§ Supplied records:
- - - - - - -

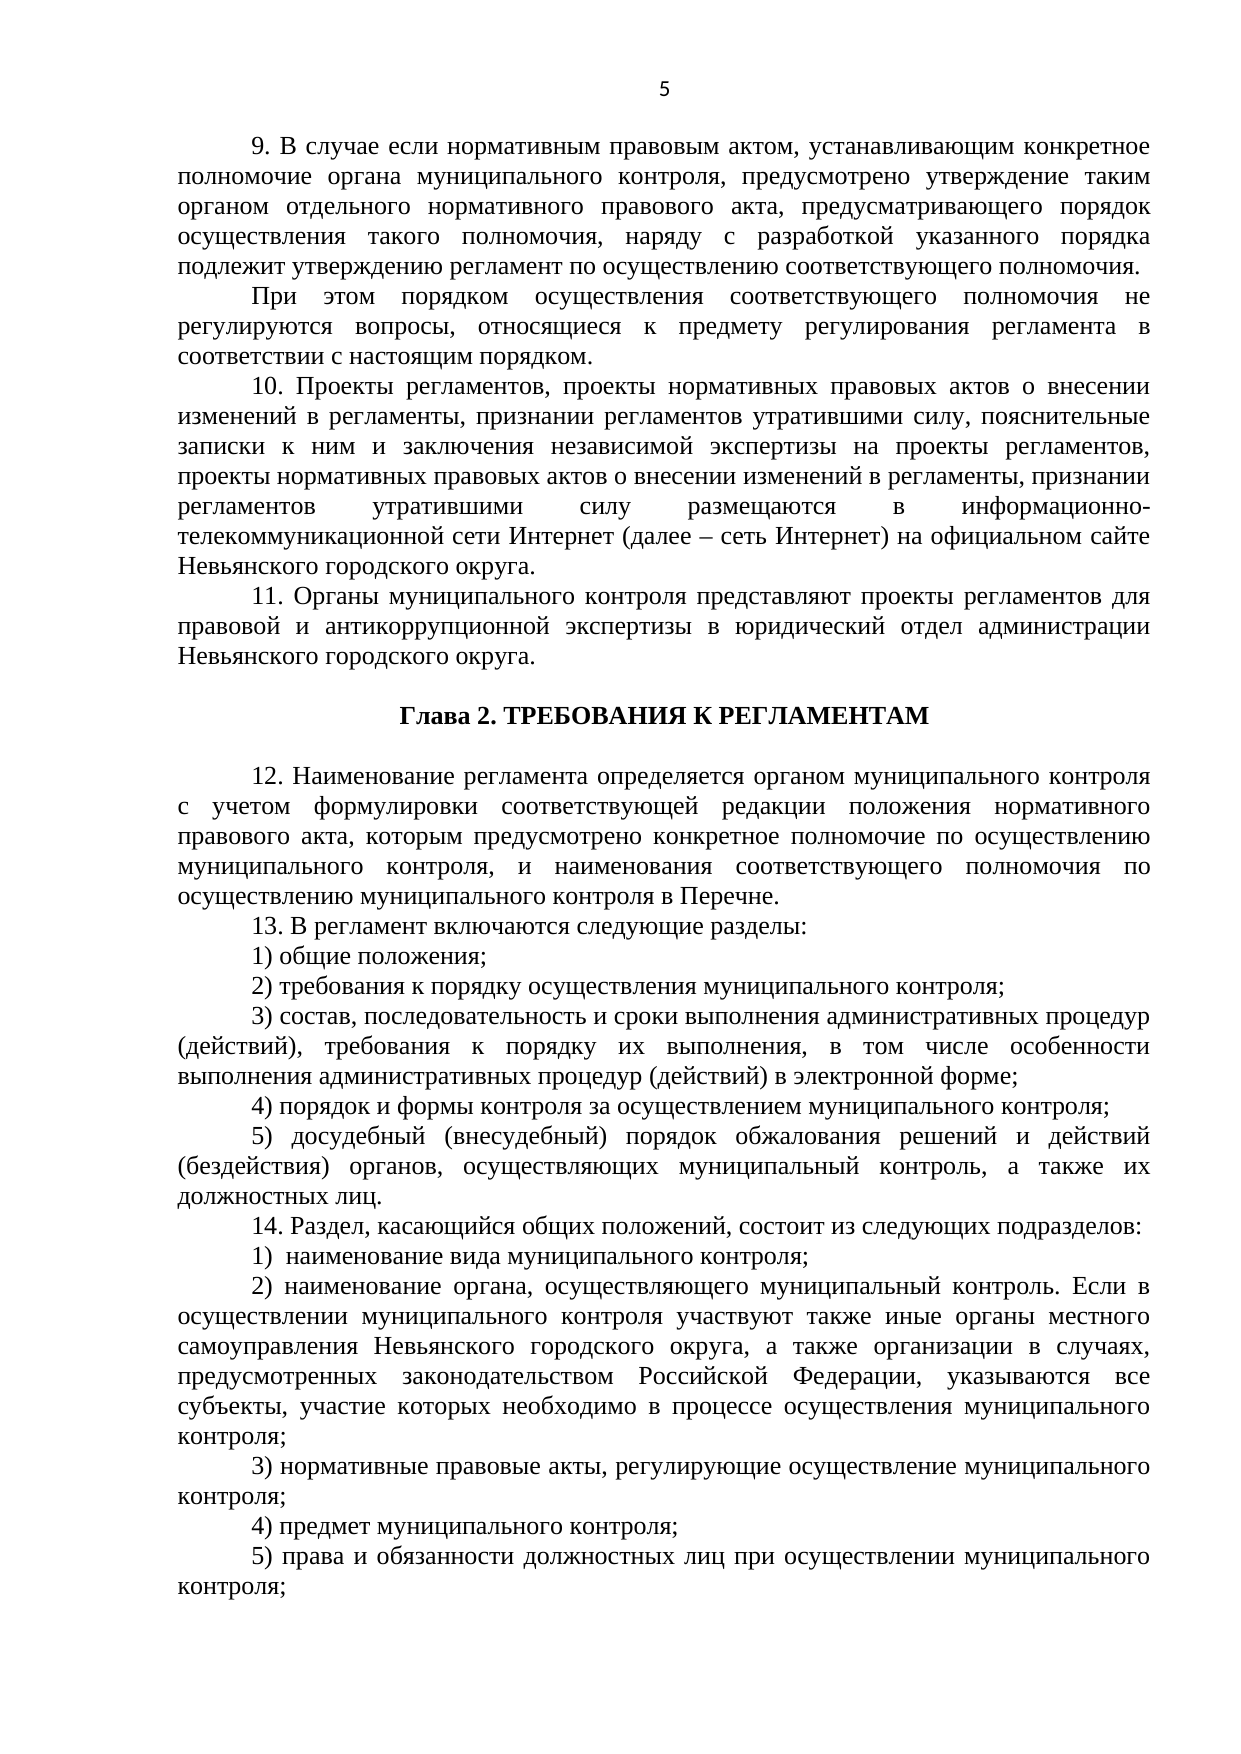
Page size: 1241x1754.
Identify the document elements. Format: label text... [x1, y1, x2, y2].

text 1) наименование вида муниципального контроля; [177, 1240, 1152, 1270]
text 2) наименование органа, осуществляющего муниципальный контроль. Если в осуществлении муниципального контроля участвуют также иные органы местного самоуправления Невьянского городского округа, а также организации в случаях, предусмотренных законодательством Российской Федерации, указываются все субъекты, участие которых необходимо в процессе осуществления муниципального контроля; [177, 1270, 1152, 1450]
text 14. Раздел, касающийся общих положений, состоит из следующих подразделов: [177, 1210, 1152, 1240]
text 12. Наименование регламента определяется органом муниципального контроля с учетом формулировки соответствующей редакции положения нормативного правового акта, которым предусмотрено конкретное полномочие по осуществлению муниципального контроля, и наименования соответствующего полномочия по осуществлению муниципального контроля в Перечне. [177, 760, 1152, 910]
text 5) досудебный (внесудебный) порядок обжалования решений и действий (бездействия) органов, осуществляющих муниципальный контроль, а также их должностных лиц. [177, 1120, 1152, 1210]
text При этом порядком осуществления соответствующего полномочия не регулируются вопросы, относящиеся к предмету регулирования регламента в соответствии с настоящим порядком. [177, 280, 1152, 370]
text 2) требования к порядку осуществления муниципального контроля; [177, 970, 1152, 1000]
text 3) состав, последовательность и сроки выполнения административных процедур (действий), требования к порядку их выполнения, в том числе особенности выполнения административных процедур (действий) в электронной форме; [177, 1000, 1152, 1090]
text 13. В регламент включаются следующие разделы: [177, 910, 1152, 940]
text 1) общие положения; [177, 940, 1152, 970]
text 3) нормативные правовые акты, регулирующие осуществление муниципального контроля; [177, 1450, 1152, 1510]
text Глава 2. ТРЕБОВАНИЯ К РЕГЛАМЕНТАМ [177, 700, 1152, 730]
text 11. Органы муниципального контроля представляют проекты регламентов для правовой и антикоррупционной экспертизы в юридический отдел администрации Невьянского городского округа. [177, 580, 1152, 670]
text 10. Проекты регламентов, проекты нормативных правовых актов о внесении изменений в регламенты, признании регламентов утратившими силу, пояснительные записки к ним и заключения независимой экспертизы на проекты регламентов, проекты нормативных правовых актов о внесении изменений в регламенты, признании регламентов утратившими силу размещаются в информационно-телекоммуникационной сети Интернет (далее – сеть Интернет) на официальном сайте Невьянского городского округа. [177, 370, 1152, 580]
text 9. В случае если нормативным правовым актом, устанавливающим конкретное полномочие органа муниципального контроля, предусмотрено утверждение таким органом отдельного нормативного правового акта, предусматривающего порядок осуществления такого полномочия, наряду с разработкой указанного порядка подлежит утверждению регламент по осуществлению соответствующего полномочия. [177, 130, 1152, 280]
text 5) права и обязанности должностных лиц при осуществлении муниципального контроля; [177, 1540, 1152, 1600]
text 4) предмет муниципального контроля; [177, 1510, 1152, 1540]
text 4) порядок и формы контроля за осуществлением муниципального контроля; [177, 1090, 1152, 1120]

- - - - - - -

When a line in the material above includes the word "контроль", copy that line.

text 2) наименование органа, осуществляющего муниципальный контроль. Если в осуществлении муниципального контроля участвуют также иные органы местного самоуправления Невьянского городского округа, а также организации в случаях, предусмотренных законодательством Российской Федерации, указываются все субъекты, участие которых необходимо в процессе осуществления муниципального контроля; [177, 1270, 1152, 1450]
text 5) досудебный (внесудебный) порядок обжалования решений и действий (бездействия) органов, осуществляющих муниципальный контроль, а также их должностных лиц. [177, 1120, 1152, 1210]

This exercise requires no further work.